Yelena Mizulina, chairperson of the Russian Duma’s Committee on Family, Women, and Children, who authored that nation's "Homosexual Propaganda" law which targets those who promote "nontraditional sexual relations" to children, has begun to target her opponents using the full investigative power of the Russian government, according to Radio Free Europe/Radio Liberty. As previously reported, Mizulina has not only caused international outrage over the hateful anti-gay law, but more broadly, she has sparked an "active debate on what kind of sexual practices are regarded by the Russian authorities as "nontraditional," prompting Russian socialite and celebrity Ksenia Sobchak to make a joke at Mizulina's expense, echoing the belief held by many that Mizulina is "bent on eradicating oral sex in Russia":
"My husband and I … are thinking of filing our own suit against Mizulina
for insulting our private family life. The phrase ‘oral sex’ is so
firmly associated with Mizulina now that we no longer feel like having
it any more.”
However, shortly after making the remarks, Sobchak was interrogated by Russian officials. It seems, however, she's not the only person on Mizulina's black list:
Journalists Yelena Kostyuchenko and Olga Bakushinskaya, as well as
former Deputy Prime Minister Alfred Kokh, have also been questioned.
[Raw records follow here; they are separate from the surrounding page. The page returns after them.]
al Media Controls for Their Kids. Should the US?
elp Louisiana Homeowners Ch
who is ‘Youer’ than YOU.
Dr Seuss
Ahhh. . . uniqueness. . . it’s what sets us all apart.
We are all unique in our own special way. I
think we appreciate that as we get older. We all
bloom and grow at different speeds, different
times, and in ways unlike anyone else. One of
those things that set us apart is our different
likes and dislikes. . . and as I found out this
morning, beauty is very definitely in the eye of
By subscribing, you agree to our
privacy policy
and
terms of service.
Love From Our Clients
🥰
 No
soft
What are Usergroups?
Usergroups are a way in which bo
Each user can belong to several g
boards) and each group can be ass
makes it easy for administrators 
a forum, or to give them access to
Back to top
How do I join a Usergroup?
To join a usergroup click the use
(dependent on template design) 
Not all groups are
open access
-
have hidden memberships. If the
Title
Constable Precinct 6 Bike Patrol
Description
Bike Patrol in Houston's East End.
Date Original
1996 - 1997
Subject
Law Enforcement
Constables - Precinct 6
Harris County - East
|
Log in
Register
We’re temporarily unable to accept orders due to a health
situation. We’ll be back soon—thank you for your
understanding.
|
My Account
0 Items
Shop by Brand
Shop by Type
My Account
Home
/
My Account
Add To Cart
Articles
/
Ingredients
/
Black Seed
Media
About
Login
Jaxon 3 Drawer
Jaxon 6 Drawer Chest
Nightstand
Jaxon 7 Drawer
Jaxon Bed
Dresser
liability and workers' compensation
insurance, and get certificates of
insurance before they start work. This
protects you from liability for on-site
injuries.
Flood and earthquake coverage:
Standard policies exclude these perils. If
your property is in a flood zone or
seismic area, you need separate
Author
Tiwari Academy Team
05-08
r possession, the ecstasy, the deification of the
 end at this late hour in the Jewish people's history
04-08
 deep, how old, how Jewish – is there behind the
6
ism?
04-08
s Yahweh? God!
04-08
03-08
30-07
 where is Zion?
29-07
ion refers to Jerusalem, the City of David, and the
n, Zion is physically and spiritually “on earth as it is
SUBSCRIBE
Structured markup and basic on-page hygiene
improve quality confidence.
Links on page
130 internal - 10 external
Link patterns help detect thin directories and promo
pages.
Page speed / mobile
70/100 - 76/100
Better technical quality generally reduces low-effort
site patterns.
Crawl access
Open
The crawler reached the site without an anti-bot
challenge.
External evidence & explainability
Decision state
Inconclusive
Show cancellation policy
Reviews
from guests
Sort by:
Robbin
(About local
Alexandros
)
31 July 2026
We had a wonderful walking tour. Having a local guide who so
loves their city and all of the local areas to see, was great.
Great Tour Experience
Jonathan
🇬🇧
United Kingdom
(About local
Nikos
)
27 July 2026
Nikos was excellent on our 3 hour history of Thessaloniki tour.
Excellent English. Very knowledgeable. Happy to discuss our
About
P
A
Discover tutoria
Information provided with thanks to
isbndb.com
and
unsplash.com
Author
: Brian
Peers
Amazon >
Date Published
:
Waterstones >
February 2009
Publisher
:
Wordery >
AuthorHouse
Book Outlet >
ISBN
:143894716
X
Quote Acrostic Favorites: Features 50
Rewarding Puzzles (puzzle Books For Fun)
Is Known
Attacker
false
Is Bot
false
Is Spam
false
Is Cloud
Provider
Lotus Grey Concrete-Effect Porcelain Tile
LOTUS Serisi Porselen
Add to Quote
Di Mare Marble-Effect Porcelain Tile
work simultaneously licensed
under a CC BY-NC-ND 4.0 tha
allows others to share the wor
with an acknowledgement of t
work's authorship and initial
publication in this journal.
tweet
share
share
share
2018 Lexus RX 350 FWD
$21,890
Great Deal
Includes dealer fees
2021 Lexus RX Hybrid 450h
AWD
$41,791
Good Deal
"Two lieutenant colonels from the Russian Investigative Committee
clarified for three hours details about Mizulina's gay-oral phobias and
my own relation to this," Kokh wrote on his blog.
Insulting an official is an offense in Russia that carries fines of up
to 40,000 rubles ($1,200) and up to one year of community service. Libel
is punishable by a fine of up to 1 million rubles ($30,000).
Internet users accuse the authorities of seeking to silence one of the last arenas of free speech in Russia.
The news agency Rosbalt says investigators asked for the names of
journalists who have written about Mizulina and denounced the request as
the first "attempt by a Duma deputy to interfere in the agency's
editorial policies" in its 12-year existence.
Meanwhile comedians have had a field day with Mizulina's actions, with one even generating a petition to "check [Mizulina's] mental health":
An online petition launched by stand-up comedian Yury Khovansky, who is calling for the
lawmaker to undergo a psychiatric evaluation, has already gathered more
than 60,000 signatures.
If signed by 100,000 people, the petition will be submitted to the State Duma.
"What she is doing, and this 'Mizulina List,' is an unprecedented threat
to freedom of speech," Khovansky says. "If people are now prosecuted
and fined for expressing their opinion on the actions of officials —
who are actually elected by the people — you can just imagine what will
happen to media freedom and openness more generally."